I rested my head against the wall, and concentrated on the hot tears on my face. I felt so much. I felt angry. So angry. Angry at the stupid pink robes, and all the waiting, and all the small talk, and all the signs that said HOPE, and all the clip boards, and doctors, and exam rooms. I looked at the faces of all of the women. Who would be the next victim to this ugly disease? If they knew what it was like, they wouldn’t be small talking. They wouldn’t be using the nice coffee machine, and calmly flipping through magazines. I had to keep myself from screaming.

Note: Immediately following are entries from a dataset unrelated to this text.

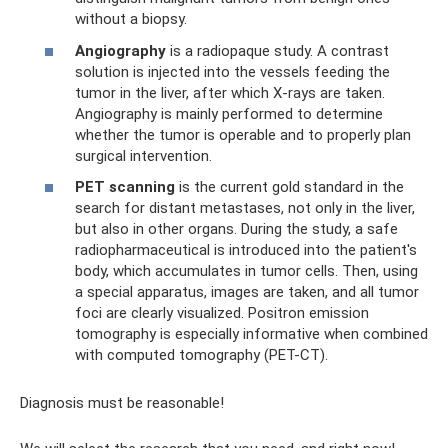
without a biopsy.
Angiography
is a radiopaque study. A contrast
solution is injected into the vessels feeding the
tumor in the liver, after which X-rays are taken.
Angiography is mainly performed to determine
whether the tumor is operable and to properly plan
surgical intervention.
PET scanning
is the current gold standard in the
search for distant metastases, not only in the liver,
but also in other organs. During the study, a safe
radiopharmaceutical is introduced into the patient's
body, which accumulates in tumor cells. Then, using
a special apparatus, images are taken, and all tumor
foci are clearly visualized. Positron emission
tomography is especially informative when combined
with computed tomography (PET-CT).
Diagnosis must be reasonable!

They needed another mammogram. They needed more information before they could give me answers. This time it took two nurses to pinch my skin, to smash my implant, to ask me to hold my breath. And then the words that never bring good news: “we are going to get your husband to meet you in an exam room, and the doctor will be in with the results shortly.”
Finally, Joel’s hand in mine. Color drained from his face. No words. He squeezed me as we waited. I started whispering, “how can this be happening again? Please don’t let this happen again.” He wanted to comfort me, but he was scared, too. It’s never good news when you are waiting in an exam room for the doctor.

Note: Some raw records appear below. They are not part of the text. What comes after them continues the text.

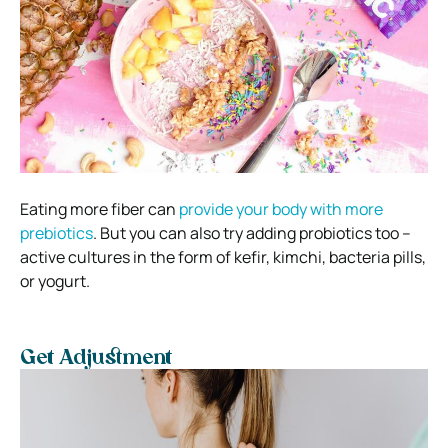
Eating more fiber can
provide your body with more
prebiotics
. But you can also try adding probiotics too –
active cultures in the form of kefir, kimchi, bacteria pills,
or yogurt.
Get Adjustment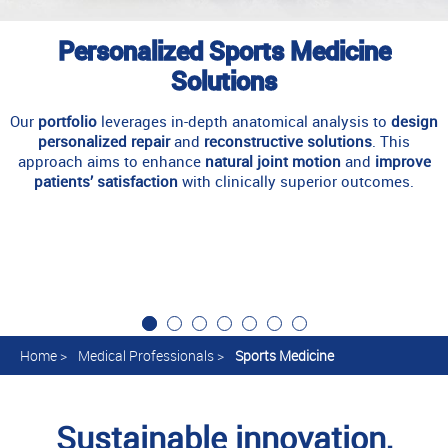
Personalized Sports Medicine
Solutions
Our
portfolio
leverages in-depth anatomical analysis to
design
personalized repair
and
reconstructive solutions
. This
approach aims to enhance
natural joint motion
and
improve
patients’ satisfaction
with clinically superior outcomes.
Home
>
Medical Professionals
>
Sports Medicine
Sustainable innovation,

When he finally came in, the words, “it’s benign, just a small bead of fat.” didn’t even sink in. We just stared at him until he said it again. “Are you sure??” I asked? “Yes.”
Would you believe me if I told you that I could barely feel relieved? The trauma of the day had left me numb. The doctor apologized for all of the tests and for all of the waiting, and closed the door behind him. Joel and I stood there holding each other both crying tears of relief, and tears of sadness. Even with good news, it all felt like too much.
At some point during my waiting, I snapped this terrible, red-eyed, puffy-faced picture of myself. I wanted you to see this other side of my journey. The one that I hate acknowledging, the one that still tries to steal my spark, my sparkle. Cancer still pokes me with it’s fingers every now and again. And this is what it looks like. It is sad, and hard, and it makes you want to look away. But there are so many women right now who are hooked up to beeping machines dripping with medicine that will anchor them to their couches, that will prevent them from tucking in their kids, or driving to their jobs, or from having a glass of wine with their husbands. There are so many women who go through this kind of day, but end it with the words, “your cancer is back.” There are women who know it will kill them. They know it will steal the opportunity to watch their sons dance at their weddings.
My day ended with benign words. But it was not a “benign day.” It was a day that reminded me how close we are all to being broken.
But today. Today I woke up and left yesterday where it belongs. Today my brother and I took my dad canoeing to celebrate his 70 years of life. There wasn’t a cloud in the sky. We laughed and drank sparkling water, and watched for birds, and admired baby turtles.
And just like that, my sparkle returned.